Visiting Isla Santa Cruz in the Galápagos Archipelago

Inland Tour (continued)

Panoramic view of the crater at Los Gemelos. The crater was too big to capture in one picture so I stitched together four pictures. Unfortunately, the stitcher software wasn't able to align the pictures automatically, due to the very complex and detailed scene. I made this panorama manually, which explains the somewhat coarse alignment.  

We're hiking through a scalesia forest. Most of the trees are covered with epiphytes, which are small plants that attach themselves to the trees but are not parasites.

A type of passion flower.  

A close-up view of some epiphytes on a tree limb.  
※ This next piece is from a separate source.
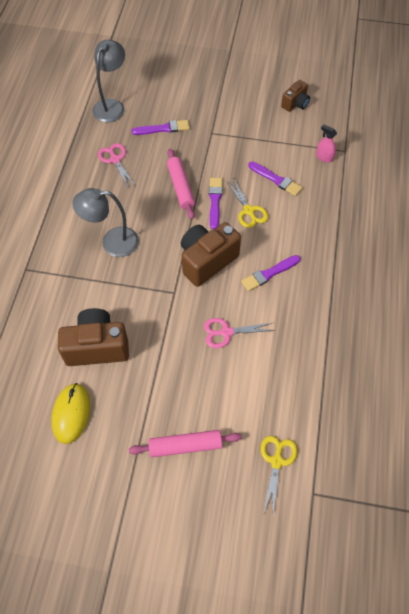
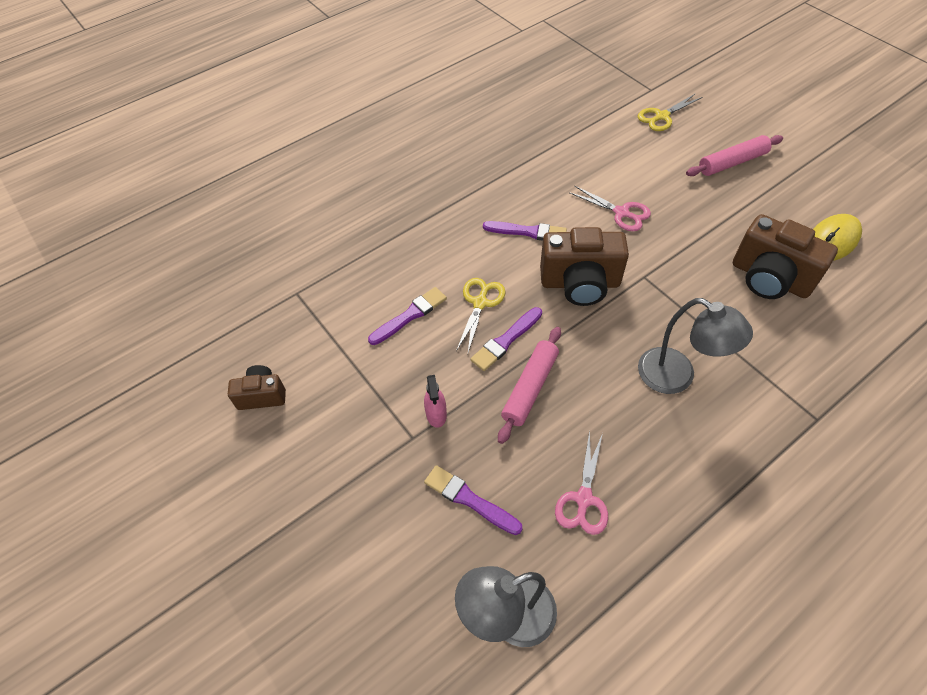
camera: 135 degrees left, 5 degrees down
pink rolling pin [129,430,242,457] -> pink rolling pin turned 60 degrees counterclockwise [686,135,783,176]
purple brush [248,161,303,196] -> purple brush turned 60 degrees clockwise [368,287,447,345]
pink spray bottle [316,124,337,163] -> pink spray bottle moved to [424,375,447,428]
Looking into the interior of the crater. We saw two people working in the crater, slashing away at vegetation with machetes. I assume they were removing invasive species, which is a huge and constant job as the park tries to restore some of the landscape.  

Leaving the ranch, we drove to a mirador (scenic view) and then on to Los Gemelos (The Twins). This spectacular natural feature started out as a vast underground chamber filled with molten lava. The surface hardened and the lava drained out, then at some point the roof of the chamber collapsed leaving behind a huge crater with vertical walls and a jumbled floor. By now the bottom of the crater is filled with vegetation. It's called The Twins because there are two craters, one on each side of the road.

Walking back to the road, we passed through a woodsy and green scalesia forest that looked like a tropical jungle (the scalesia is a tree unique to the Galápagos). Here in the highlands the climate is cooler and wetter, and it actually rained a little while we were walking.

Heading back to Puerto Ayora, we stopped at another smaller lava tunnel. From the entrance, we could see the proverbial "light at the end of the tunnel" and we didn't bother walking through.